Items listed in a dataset
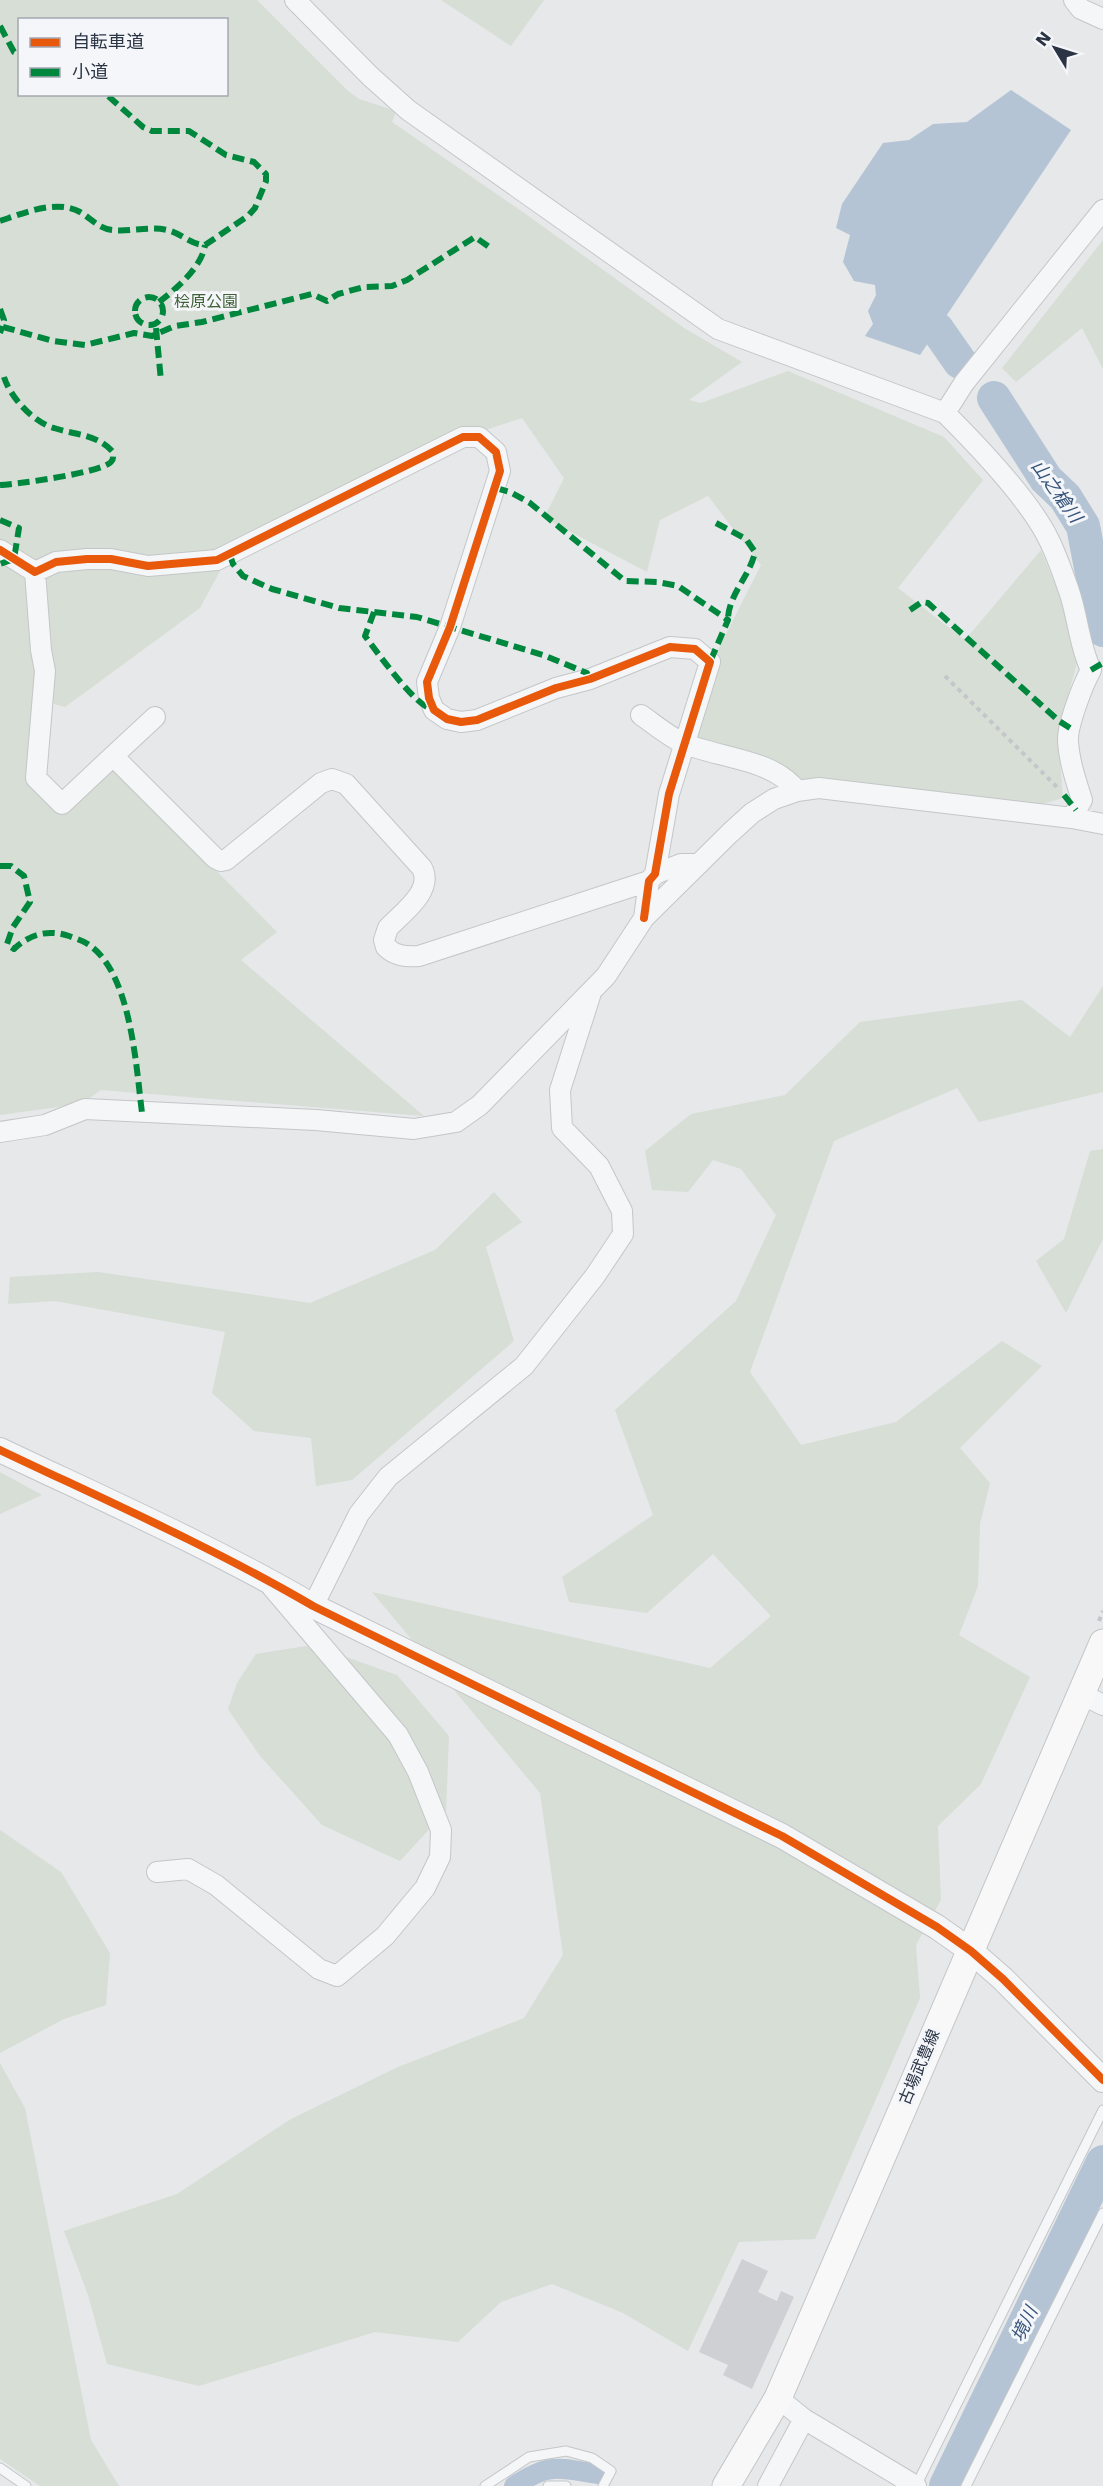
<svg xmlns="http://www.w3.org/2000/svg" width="1103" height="2486" font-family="'DejaVu Sans','Noto Sans JP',sans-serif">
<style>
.green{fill:#d6ded6;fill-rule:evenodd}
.water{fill:#b4c4d5}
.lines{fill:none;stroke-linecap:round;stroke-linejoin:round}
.canal{stroke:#b4c4d5;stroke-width:20}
.river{stroke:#b4c4d5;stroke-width:34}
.building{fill:#ced0d3}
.service-casing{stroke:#c4c6c8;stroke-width:11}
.minor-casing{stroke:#c4c6c8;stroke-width:22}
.tertiary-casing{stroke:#c4c6c8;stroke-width:26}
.secondary-casing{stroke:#c4c6c8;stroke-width:29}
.path{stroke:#c5c6ca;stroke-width:4;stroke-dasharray:4.5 4.5;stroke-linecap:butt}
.service{stroke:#f5f6f7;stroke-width:9}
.minor{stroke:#f5f6f7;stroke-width:20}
.tertiary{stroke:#f5f6f7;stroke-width:24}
.secondary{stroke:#f8f8f8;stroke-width:27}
.quiet{stroke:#00873e;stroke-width:6;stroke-dasharray:12 6;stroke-linecap:butt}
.cycleway-casing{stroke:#f4f6f9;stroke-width:11}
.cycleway{stroke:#e8590c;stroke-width:8}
.labels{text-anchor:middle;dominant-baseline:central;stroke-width:6;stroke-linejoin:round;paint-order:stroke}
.park-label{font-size:16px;fill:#3f6138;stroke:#f4f6f9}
.street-label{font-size:16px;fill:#2b3445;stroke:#f4f6f9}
.water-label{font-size:18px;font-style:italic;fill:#34527a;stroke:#f4f6f9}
</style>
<rect width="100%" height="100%" fill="#e6e8ea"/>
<path class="green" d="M0 0H257L348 91 359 99 396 111 392 122 520 210 684 328 742 362 689 400 701 403 788 371 944 437 983 480 898 588 965 640 1041 550 1081 647 1058 735 1063 798 1026 809 793 788 678 729 761 565 708 496 660 520 647 572 544 518 564 478 522 418 427 449 233 547 200 608 65 707 43 701 36 778 62 804 114 768 277 932 241 960 424 1116 101 1090 81 1104 0 1115ZM20 20H226V94H20Z
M441 0H544L511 46Z
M1103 240V369L1082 328 1016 382 1002 368Z
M1103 986V1092L979 1122 957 1088 834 1141 750 1372 801 1445 896 1422 1002 1341 1042 1366 960 1448 990 1483 980 1524 978 1586 959 1635 1030 1677 981 1784 938 1826 941 1900 916 1945 920 1998 815 2239 739 2242 688 2351 623 2313 552 2284 501 2302 458 2342 375 2332 199 2386 107 2364 88 2295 64 2231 177 2194 291 2119 398 2067 524 2018 563 1955 540 1793 372 1592 710 1668 771 1616 713 1554 647 1613 569 1602 562 1577 653 1515 615 1410 736 1301 776 1215 741 1169 713 1160 688 1192 652 1190 645 1151 691 1114 785 1095 860 1022 1022 1000 1070 1037Z
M1103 1149V1239L1066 1313 1036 1261 1064 1239 1090 1151Z
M494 1192 522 1222 486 1247 514 1341 352 1480 316 1486 311 1438 254 1431 212 1393 225 1332 55 1301 8 1304 10 1277 98 1272 310 1303 435 1250Z
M0 1472 42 1495 0 1514Z
M312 1645 397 1675 449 1736 446 1811 400 1861 322 1825 260 1756 228 1709 237 1683 256 1654Z
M0 1830 61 1872 110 1953 106 2005 64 2019 0 2053Z
M0 2063 25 2108 91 2440 119 2486H40L0 2459Z"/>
<path class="water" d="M1011 90 1071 130 920 355 865 336 873 324 868 311 876 295 875 285 854 281 843 262 850 235 836 228 842 204 883 143 909 140 933 124 967 122Z"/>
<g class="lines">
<path class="canal" d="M514 2486C551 2462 557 2468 599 2474"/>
<path class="river" d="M937 329 960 362
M994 398 1046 479 1065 497 1083 526 1103 630
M946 2486 1103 2162"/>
</g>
<path class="building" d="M742 2259 768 2271 758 2292 777 2301 781 2291 794 2297 752 2389 723 2375 728 2365 699 2352Z"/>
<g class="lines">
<defs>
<path id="service" d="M0 2468 26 2486
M485 2486 529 2457 566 2451 592 2458 611 2471 603 2486
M548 2486H566
M916 2486 1103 2110
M966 2486 1103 2213"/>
<path id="minor" d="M295 0 370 76 408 110 718 329 945 413C977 445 1030 500 1049 540 1057 556 1063 574 1069 591 1078 617 1079 645 1091 670 1083 684 1067 726 1068 741 1069 761 1076 781 1082 800L1072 818
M1074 0 1081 9 1103 19
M945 413 964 383 1103 210
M0 550 35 572 56 562 87 559H111L148 566 217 560 463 437H479L496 452 500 471 450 627 427 682 429 698 434 710 447 719 461 722 477 720 556 688 590 679 670 647 695 649 710 662 669 794 655 874 649 881 644 918
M35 572 41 650 45 671 36 778 62 804 113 756
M641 715C654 724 668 736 683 743 718 758 774 759 797 791
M155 717 113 756 215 858 221 861 226 860 321 783 332 779 346 784 422 868C434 891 402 913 388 928L384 940 386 947C395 956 406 957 419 956L649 881
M655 874 681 864H699
M0 1132 45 1125 85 1109 316 1120 414 1129 456 1122 480 1105 606 976 644 918 730 833 752 813 774 799 797 791 819 788 1072 818 1103 824
M313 1606 359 1514 388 1477 524 1366 595 1276 623 1234 622 1211 599 1166 562 1128 560 1090 590 996
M1081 1694 1103 1705
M157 1872 188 1869 216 1885 319 1969 337 1976 385 1936 425 1888 440 1857 441 1830 418 1772 398 1735 272 1587
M778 2398 804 2419 916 2486
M768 2486 804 2419"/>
<path id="tertiary" d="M0 1450C105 1500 212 1547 313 1606L782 1836 937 1927 971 1951 1003 1979 1103 2080"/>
<path id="secondary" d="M726 2486 778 2398 1103 1643"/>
</defs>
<use href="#service" class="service-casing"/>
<use href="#minor" class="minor-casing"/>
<use href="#tertiary" class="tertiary-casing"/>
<use href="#secondary" class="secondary-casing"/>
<path class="path" d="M945 676 1058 788
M1099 1621 1103 1611"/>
<use href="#service" class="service"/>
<use href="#minor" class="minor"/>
<use href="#tertiary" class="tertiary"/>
<use href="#secondary" class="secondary"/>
<path class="quiet" d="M0 26 14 52 20 55
M0 221C24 213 56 199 80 212 92 219 98 228 112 230 130 232 149 226 167 230 181 233 191 245 205 245L248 216 255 208 266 181V174L254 162 226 155 189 131H152L143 127 106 94
M135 311a14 14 0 1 1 28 0a14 14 0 1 1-28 0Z
M159 302C176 289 202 267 205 245
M0 309 4 320 0 333
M3 327 53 341 85 345 134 333 152 336 175 326 202 322 312 294 327 301 338 294 364 287 392 286 407 280 475 237 492 249
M156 328 161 381
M0 485C18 484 100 473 111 462 114 459 113 456 113 452 97 434 75 435 54 428 33 422 10 397 4 377
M496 488 510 492 530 503 625 581 657 582 678 586 728 620 710 662
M0 520 19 528 14 559 0 564
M716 523 746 539 755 552C750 576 728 595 728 620
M230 555 233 564 243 576 272 589 339 608 417 617 543 655 587 673 590 679
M910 610 922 602 928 603 1059 721 1070 728
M374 612 365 636C377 652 414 704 431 709
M1091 670 1103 663
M1064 795 1076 810
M0 866H11L24 876 30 902 13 927 7 944 14 949C30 934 48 929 69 936 74 938 81 940 86 943 131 969 136 1066 142 1113"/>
<defs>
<path id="cycleway" d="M0 550 35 572 56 562 87 559H111L148 566 217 560 463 437H479L496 452 500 471 450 627 427 682 429 698 434 710 447 719 461 722 477 720 556 688 590 679 670 647 695 649 710 662 669 794 655 874 649 881 644 918
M0 1450C105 1500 212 1547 313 1606L782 1836 937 1927 971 1951 1003 1979 1103 2080"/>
</defs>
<use href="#cycleway" class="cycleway-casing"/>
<use href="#cycleway" class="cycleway"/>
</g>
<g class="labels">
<g class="park-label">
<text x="206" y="301">桧原公園</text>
</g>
<g class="street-label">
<text transform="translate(919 2067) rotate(-67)">古場武豊線</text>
</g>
<g class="water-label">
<text transform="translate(1057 491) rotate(54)">山之槍川</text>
<text transform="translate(1024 2324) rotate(-64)">境川</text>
</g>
</g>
<rect x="18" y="18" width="210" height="78" fill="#f4f6f9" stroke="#a4a8b1" stroke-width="1.5"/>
<rect x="30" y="38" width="30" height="9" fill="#e8590c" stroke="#a4a8b1" stroke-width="1.5"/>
<text x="72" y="48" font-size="18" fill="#2b3445">自転車道</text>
<rect x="30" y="68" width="30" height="9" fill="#00873e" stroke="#a4a8b1" stroke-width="1.5"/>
<text x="72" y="78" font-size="18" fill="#2b3445">小道</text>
<g transform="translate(1055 48) rotate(308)" stroke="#f4f6f9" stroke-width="4.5" paint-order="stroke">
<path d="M0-4.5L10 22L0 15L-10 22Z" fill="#2b3445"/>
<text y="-9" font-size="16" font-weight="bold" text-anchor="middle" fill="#2b3445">N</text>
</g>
</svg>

* TASK DESCRIPTION
In the entries above, the lines between the one holding "M494 1192 522" and the one holding "M641 715C654 724", inclusive, are to be printed exactly as written, and those alone.

* RESPONSE TO THE TASK
M494 1192 522 1222 486 1247 514 1341 352 1480 316 1486 311 1438 254 1431 212 1393 225 1332 55 1301 8 1304 10 1277 98 1272 310 1303 435 1250Z
M0 1472 42 1495 0 1514Z
M312 1645 397 1675 449 1736 446 1811 400 1861 322 1825 260 1756 228 1709 237 1683 256 1654Z
M0 1830 61 1872 110 1953 106 2005 64 2019 0 2053Z
M0 2063 25 2108 91 2440 119 2486H40L0 2459Z"/>
<path class="water" d="M1011 90 1071 130 920 355 865 336 873 324 868 311 876 295 875 285 854 281 843 262 850 235 836 228 842 204 883 143 909 140 933 124 967 122Z"/>
<g class="lines">
<path class="canal" d="M514 2486C551 2462 557 2468 599 2474"/>
<path class="river" d="M937 329 960 362
M994 398 1046 479 1065 497 1083 526 1103 630
M946 2486 1103 2162"/>
</g>
<path class="building" d="M742 2259 768 2271 758 2292 777 2301 781 2291 794 2297 752 2389 723 2375 728 2365 699 2352Z"/>
<g class="lines">
<defs>
<path id="service" d="M0 2468 26 2486
M485 2486 529 2457 566 2451 592 2458 611 2471 603 2486
M548 2486H566
M916 2486 1103 2110
M966 2486 1103 2213"/>
<path id="minor" d="M295 0 370 76 408 110 718 329 945 413C977 445 1030 500 1049 540 1057 556 1063 574 1069 591 1078 617 1079 645 1091 670 1083 684 1067 726 1068 741 1069 761 1076 781 1082 800L1072 818
M1074 0 1081 9 1103 19
M945 413 964 383 1103 210
M0 550 35 572 56 562 87 559H111L148 566 217 560 463 437H479L496 452 500 471 450 627 427 682 429 698 434 710 447 719 461 722 477 720 556 688 590 679 670 647 695 649 710 662 669 794 655 874 649 881 644 918
M35 572 41 650 45 671 36 778 62 804 113 756
M641 715C654 724 668 736 683 743 718 758 774 759 797 791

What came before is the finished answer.